**Source information**
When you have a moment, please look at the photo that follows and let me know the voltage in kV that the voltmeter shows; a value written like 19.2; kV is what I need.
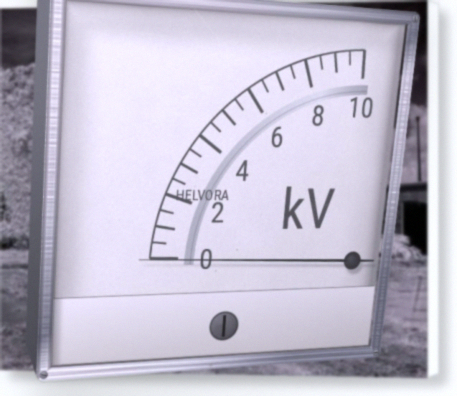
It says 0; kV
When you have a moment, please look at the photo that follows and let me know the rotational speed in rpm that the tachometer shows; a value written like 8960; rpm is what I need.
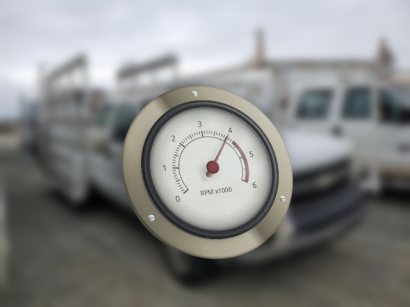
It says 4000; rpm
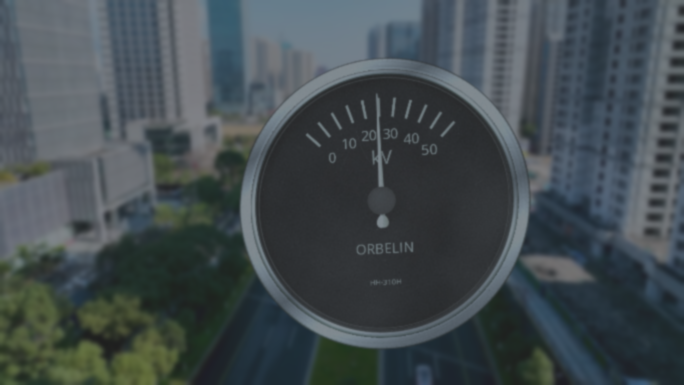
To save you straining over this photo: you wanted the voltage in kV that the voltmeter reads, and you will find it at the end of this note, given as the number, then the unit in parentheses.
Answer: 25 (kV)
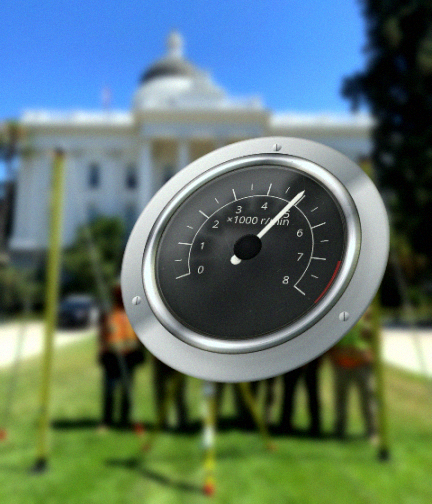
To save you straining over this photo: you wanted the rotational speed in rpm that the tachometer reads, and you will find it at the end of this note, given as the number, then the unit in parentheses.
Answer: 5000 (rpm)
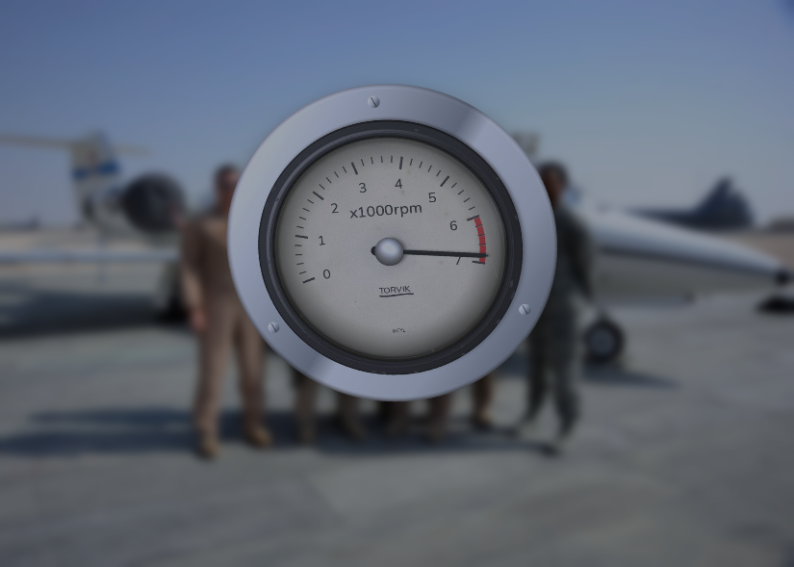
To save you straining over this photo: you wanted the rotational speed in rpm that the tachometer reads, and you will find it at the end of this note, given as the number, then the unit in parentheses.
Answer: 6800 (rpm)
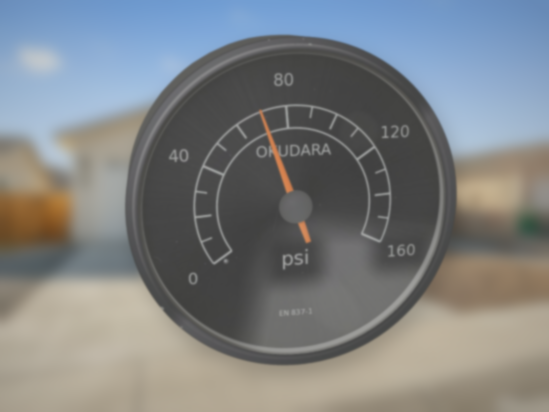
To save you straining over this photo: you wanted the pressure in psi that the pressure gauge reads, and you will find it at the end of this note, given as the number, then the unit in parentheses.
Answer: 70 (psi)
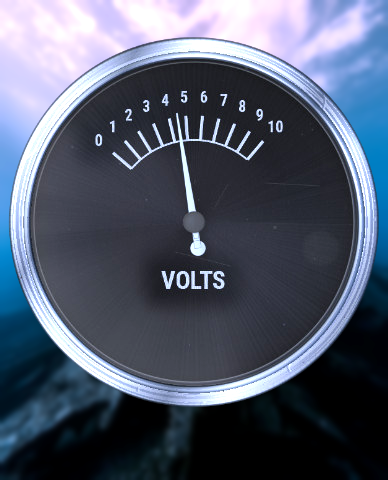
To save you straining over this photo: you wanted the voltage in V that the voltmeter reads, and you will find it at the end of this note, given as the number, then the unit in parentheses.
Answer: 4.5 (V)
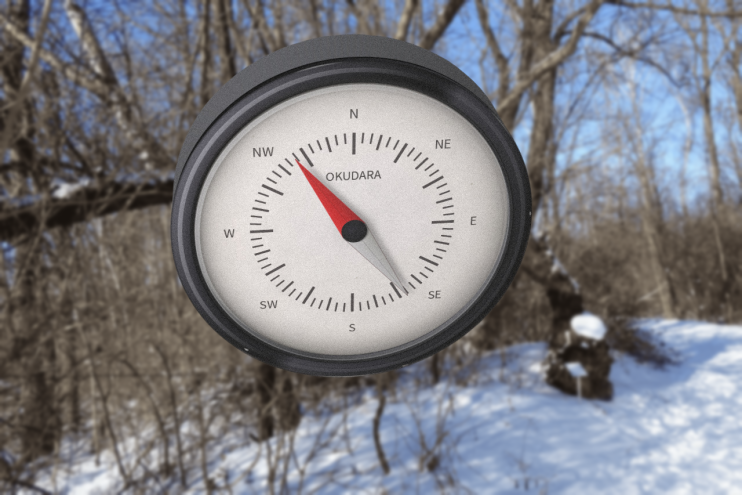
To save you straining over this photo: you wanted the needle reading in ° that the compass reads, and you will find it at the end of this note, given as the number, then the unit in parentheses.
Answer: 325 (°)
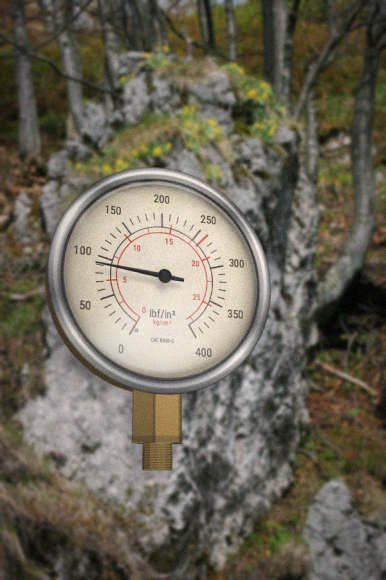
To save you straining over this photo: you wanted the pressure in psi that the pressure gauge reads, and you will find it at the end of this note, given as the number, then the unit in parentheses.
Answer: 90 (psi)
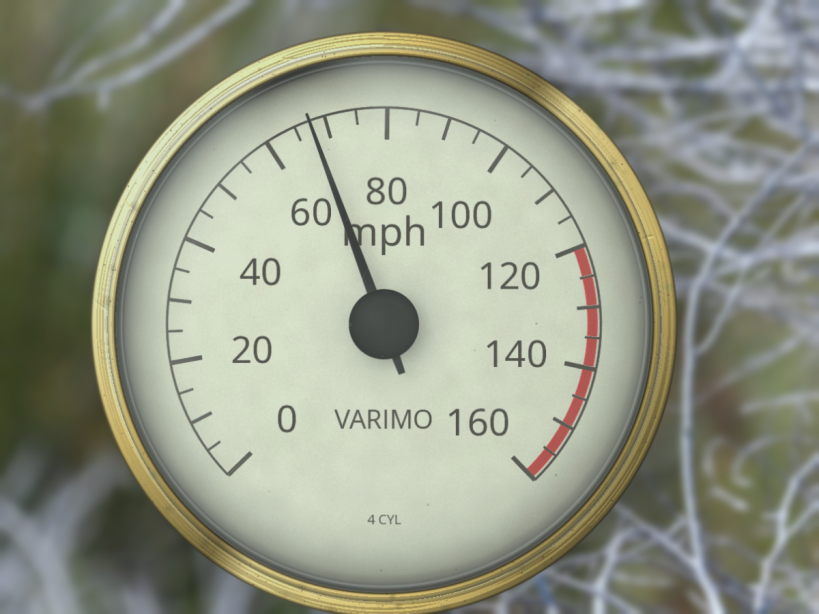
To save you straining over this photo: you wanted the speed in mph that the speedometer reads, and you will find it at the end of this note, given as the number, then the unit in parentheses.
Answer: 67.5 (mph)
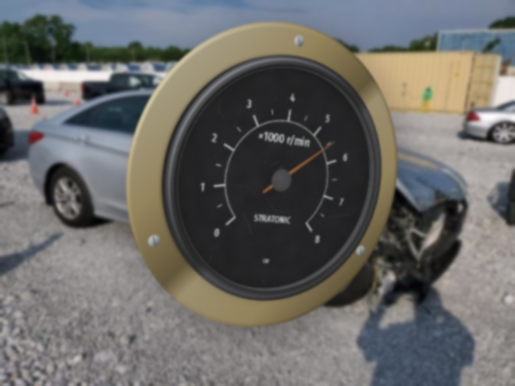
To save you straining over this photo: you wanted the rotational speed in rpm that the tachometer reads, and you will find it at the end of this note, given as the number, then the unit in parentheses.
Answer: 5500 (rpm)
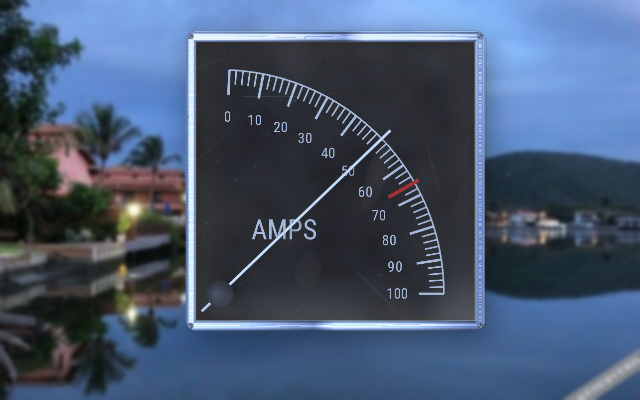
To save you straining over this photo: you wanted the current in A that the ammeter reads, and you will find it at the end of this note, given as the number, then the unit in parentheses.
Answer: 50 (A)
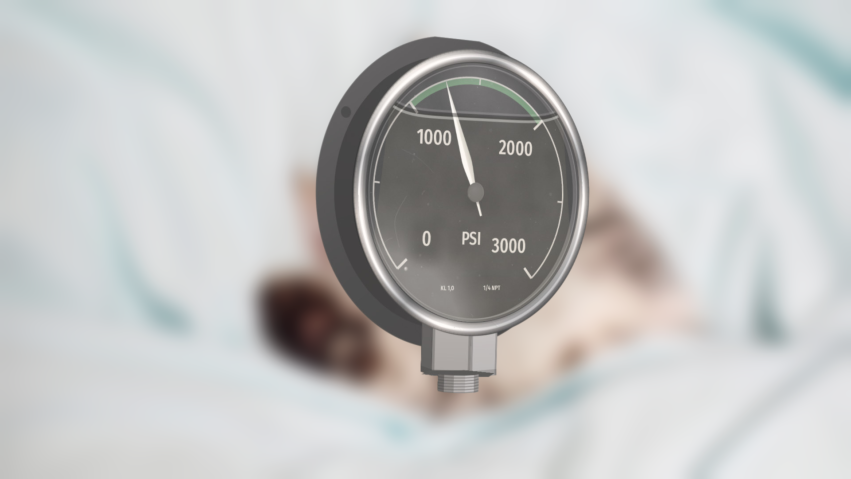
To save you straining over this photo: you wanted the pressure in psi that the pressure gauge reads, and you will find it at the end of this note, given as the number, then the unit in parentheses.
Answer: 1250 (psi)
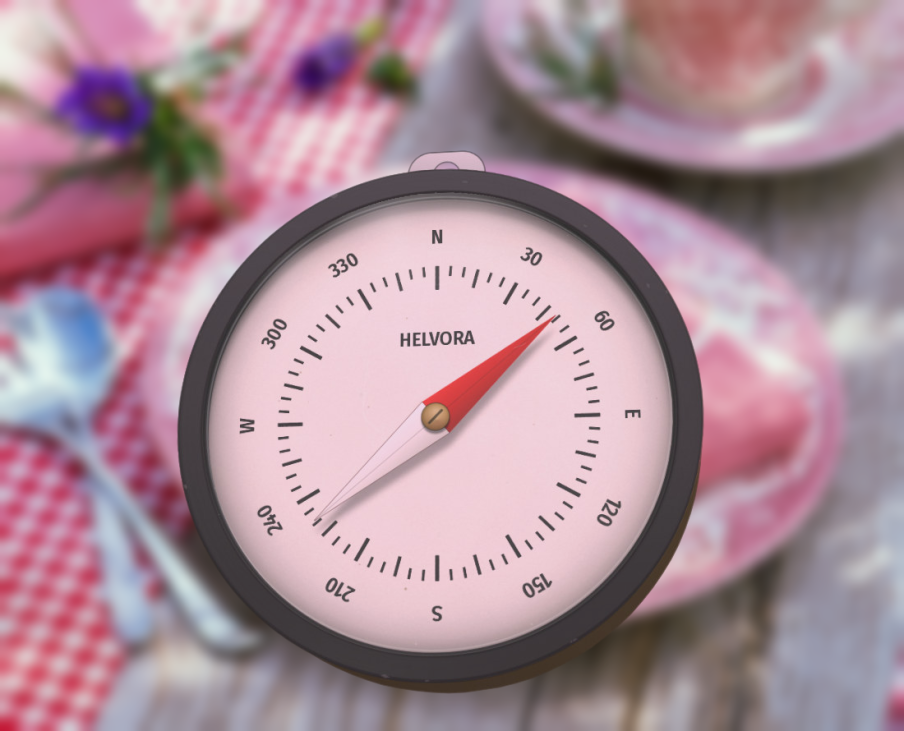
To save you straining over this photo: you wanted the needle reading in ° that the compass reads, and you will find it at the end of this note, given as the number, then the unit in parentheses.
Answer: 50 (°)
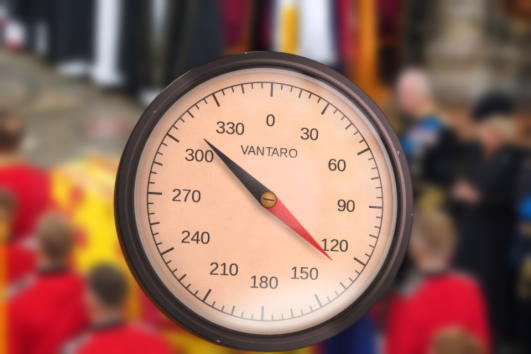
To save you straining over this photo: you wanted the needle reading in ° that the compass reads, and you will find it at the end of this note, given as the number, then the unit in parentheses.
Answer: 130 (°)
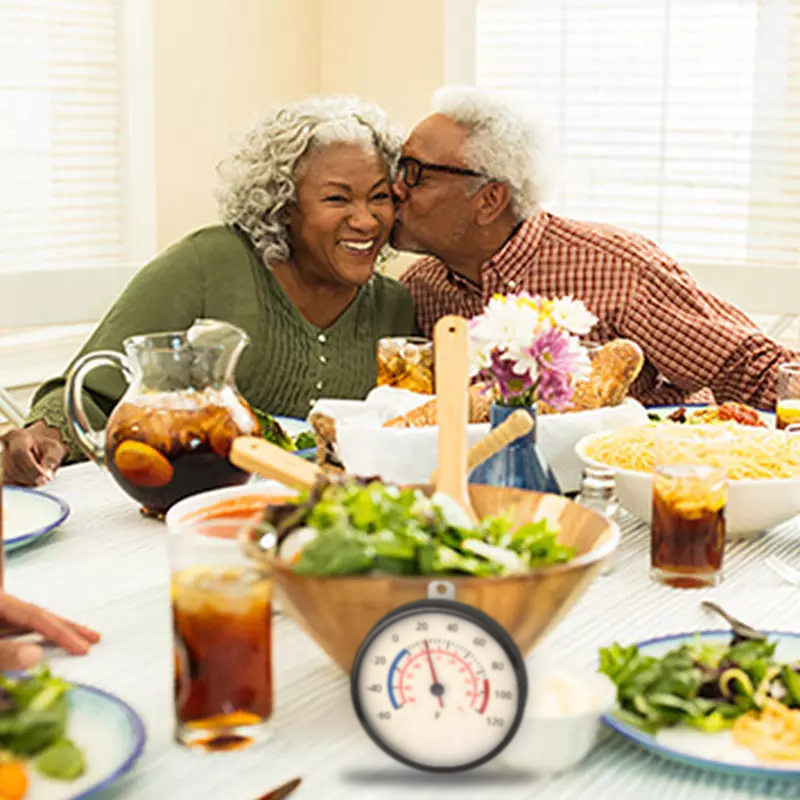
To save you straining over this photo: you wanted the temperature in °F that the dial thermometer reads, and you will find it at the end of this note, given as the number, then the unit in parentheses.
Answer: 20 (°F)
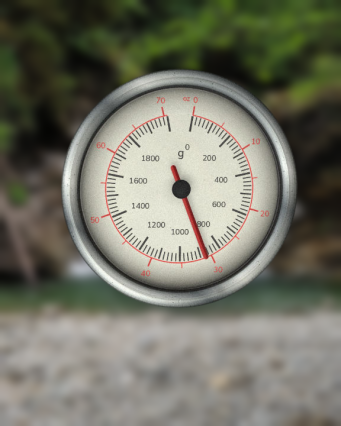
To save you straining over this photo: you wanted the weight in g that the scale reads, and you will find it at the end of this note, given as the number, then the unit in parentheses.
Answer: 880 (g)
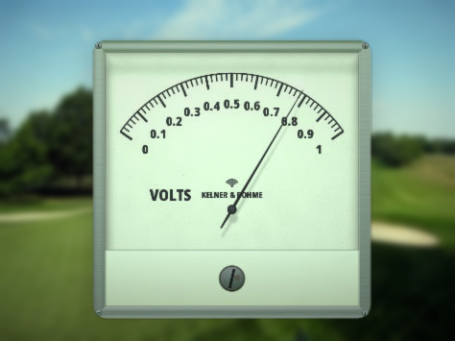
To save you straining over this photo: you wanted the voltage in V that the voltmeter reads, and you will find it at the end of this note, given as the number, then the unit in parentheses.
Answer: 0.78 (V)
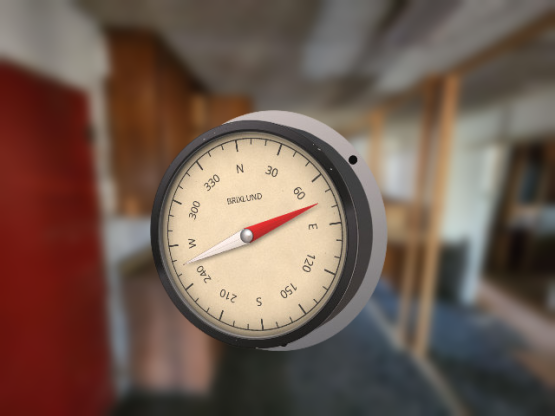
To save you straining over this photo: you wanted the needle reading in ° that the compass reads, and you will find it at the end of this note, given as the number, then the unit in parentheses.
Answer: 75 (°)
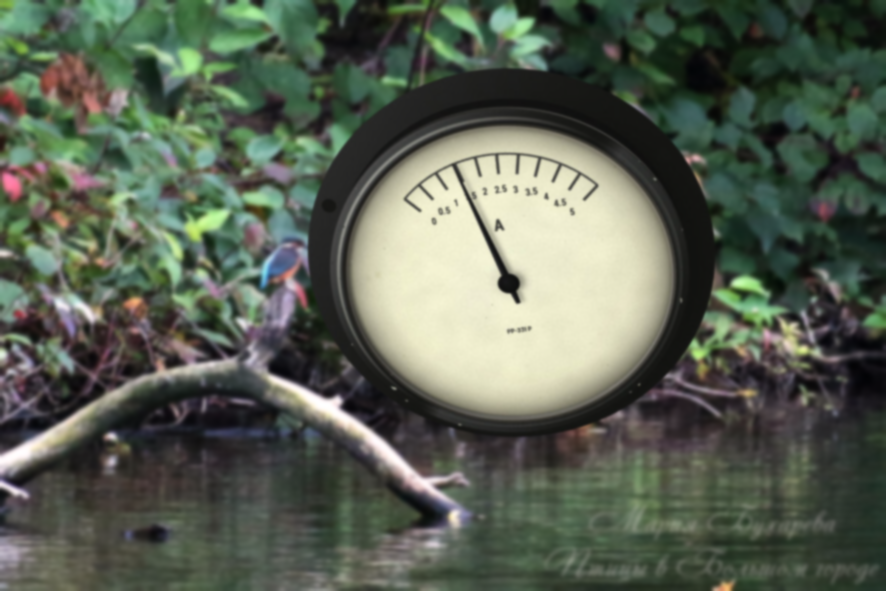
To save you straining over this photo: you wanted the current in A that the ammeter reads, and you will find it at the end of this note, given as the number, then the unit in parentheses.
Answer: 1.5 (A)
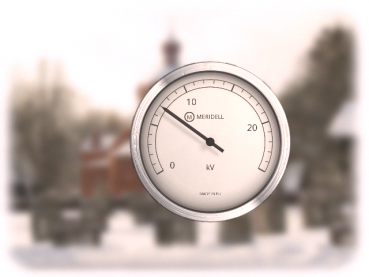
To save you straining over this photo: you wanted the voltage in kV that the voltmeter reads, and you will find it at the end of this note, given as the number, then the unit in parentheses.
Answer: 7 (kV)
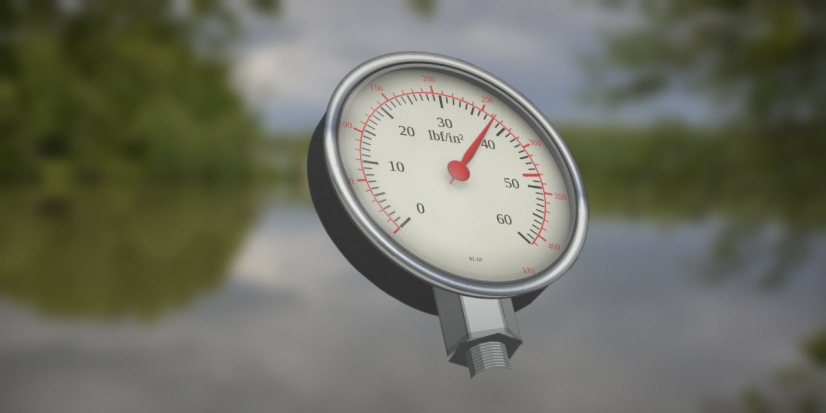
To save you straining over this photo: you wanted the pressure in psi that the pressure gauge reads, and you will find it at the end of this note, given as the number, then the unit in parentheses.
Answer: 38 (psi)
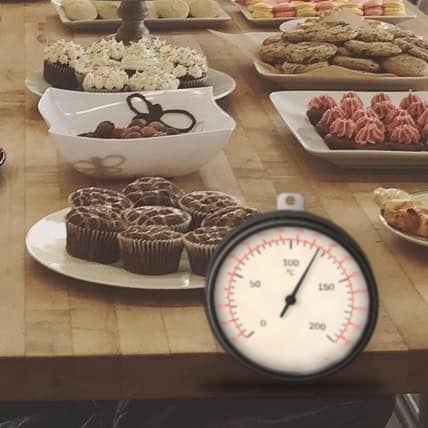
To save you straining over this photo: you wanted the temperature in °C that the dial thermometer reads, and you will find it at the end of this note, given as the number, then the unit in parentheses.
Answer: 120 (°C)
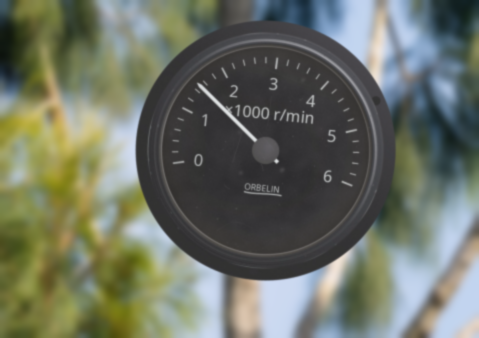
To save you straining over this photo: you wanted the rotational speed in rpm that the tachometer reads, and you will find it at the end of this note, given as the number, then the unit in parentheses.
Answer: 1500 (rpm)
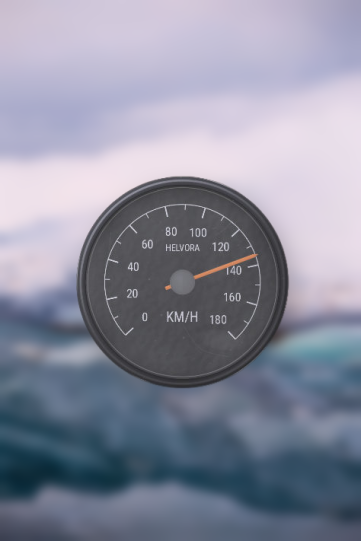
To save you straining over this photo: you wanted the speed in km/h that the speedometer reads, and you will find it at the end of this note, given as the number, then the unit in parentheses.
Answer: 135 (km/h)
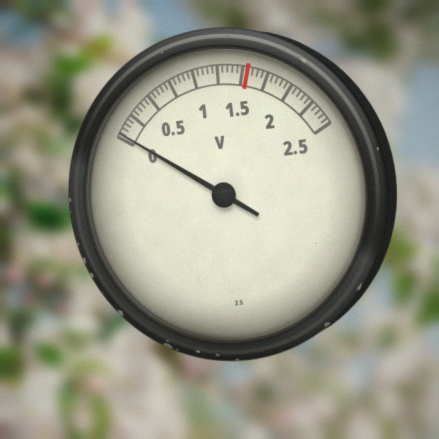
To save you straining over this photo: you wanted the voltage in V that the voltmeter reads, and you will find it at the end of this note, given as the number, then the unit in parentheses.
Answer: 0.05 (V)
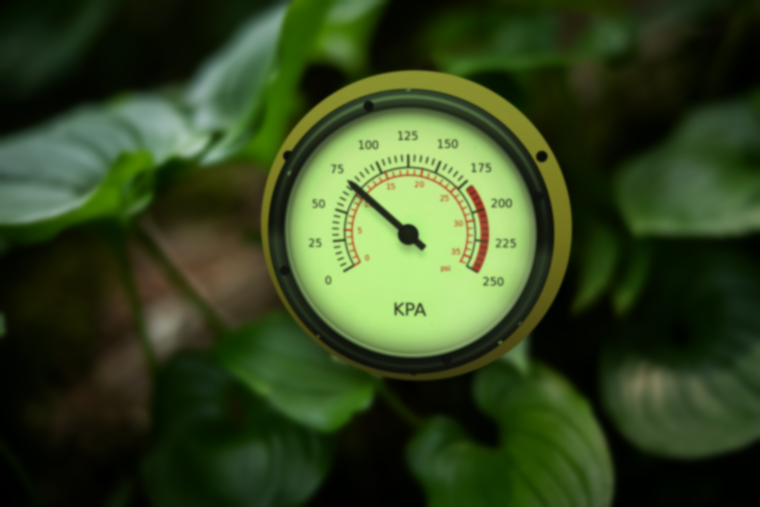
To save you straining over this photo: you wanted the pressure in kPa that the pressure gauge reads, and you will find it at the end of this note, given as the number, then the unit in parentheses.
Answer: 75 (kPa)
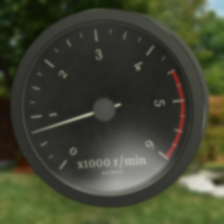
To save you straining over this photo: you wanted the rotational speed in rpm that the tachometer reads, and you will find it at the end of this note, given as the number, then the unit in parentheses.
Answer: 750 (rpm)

**Task goal**
Update everything in the listing from the start down through the line containing "Answer: 25 (kV)", changing "voltmeter" to "volt meter" and leaving all else as it stands. Omit the pictures from your version.

**Finished exercise**
When you have a moment, please look at the photo that follows and let me know the voltage in kV that the volt meter shows; a value written like 19.2; kV is what I need.
It says 0; kV
When you have a moment, please look at the photo that follows and let me know the rotational speed in rpm that the tachometer shows; a value written like 8960; rpm is what I need.
It says 4000; rpm
To save you straining over this photo: you wanted the voltage in kV that the volt meter reads, and you will find it at the end of this note, given as the number, then the unit in parentheses.
Answer: 25 (kV)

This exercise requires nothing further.